Rice noted that he is looking forward to the
challenge of civic engagement on this issue. “Yesler Terrace holds
both the legacy of serving low-income residents for nearly 70 years
and the potential of serving them for another 70. Our challenge is
to balance the significance of its distinguished history with the
needs of future generations.”
In January, Rice was named to a three-year
appointment at the UW’s Daniel J. Evans School of Public Affairs as
a Distinguished Visiting Practitioner-in-Residence. Part of his
charge at the Evans School is to create and lead a series of public
seminars on Civic Engagement for the 21st Century. “The
opportunity to be a part of conversations around the future of
Yesler Terrace fits perfectly into this assignment,” said Rice.

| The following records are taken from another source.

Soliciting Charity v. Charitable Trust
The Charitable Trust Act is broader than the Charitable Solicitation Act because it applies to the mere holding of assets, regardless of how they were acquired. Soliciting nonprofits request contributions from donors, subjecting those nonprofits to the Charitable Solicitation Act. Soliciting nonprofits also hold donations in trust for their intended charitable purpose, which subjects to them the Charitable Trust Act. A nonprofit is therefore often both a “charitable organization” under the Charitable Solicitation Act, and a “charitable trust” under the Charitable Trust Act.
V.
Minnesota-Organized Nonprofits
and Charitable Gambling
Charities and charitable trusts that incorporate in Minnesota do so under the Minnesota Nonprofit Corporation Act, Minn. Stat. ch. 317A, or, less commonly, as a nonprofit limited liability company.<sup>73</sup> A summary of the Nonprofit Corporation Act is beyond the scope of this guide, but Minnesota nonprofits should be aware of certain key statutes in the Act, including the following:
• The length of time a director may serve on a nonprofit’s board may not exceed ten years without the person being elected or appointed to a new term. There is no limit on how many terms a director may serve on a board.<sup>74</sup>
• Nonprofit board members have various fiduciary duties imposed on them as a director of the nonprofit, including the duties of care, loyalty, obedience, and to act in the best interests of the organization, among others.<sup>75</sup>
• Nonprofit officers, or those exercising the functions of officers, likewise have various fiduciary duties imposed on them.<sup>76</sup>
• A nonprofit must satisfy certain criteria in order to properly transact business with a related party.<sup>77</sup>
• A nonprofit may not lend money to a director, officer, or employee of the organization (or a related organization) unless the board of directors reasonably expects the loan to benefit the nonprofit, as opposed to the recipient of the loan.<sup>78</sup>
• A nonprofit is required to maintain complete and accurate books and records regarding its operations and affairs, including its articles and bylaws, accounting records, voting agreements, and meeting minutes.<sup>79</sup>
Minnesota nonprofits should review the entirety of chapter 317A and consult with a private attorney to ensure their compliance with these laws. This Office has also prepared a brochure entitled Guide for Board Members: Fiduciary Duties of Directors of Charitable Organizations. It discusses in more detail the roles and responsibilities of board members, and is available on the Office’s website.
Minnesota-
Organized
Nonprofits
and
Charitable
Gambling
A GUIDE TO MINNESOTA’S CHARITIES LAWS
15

“Yesler Terrace provides an opportunity for civic conversations that
are both worthwhile and necessary.”
Yesler Terrace currently provides 561 units of
low-income housing on 30 acres just south of Harborview Hospital and
east of downtown Seattle above the I-5 corridor. Built in 1939, it
contains two-story buildings that house families and single adults.
As these wood frame buildings age, the Seattle Housing Authority is
questioning whether the community as it now exists is sustainable
into the future.
In considering any redevelopment projects on the
site, the Housing Authority’s goals are threefold: to create social
equity, to create economic opportunity for Yesler residents and
others, and to pursue environmental stewardship. Additionally, any
redevelopment would continue to house current Yesler Terrace
residents, and the same number of low-income units or more (at least
561) would be replaced through redevelopment efforts.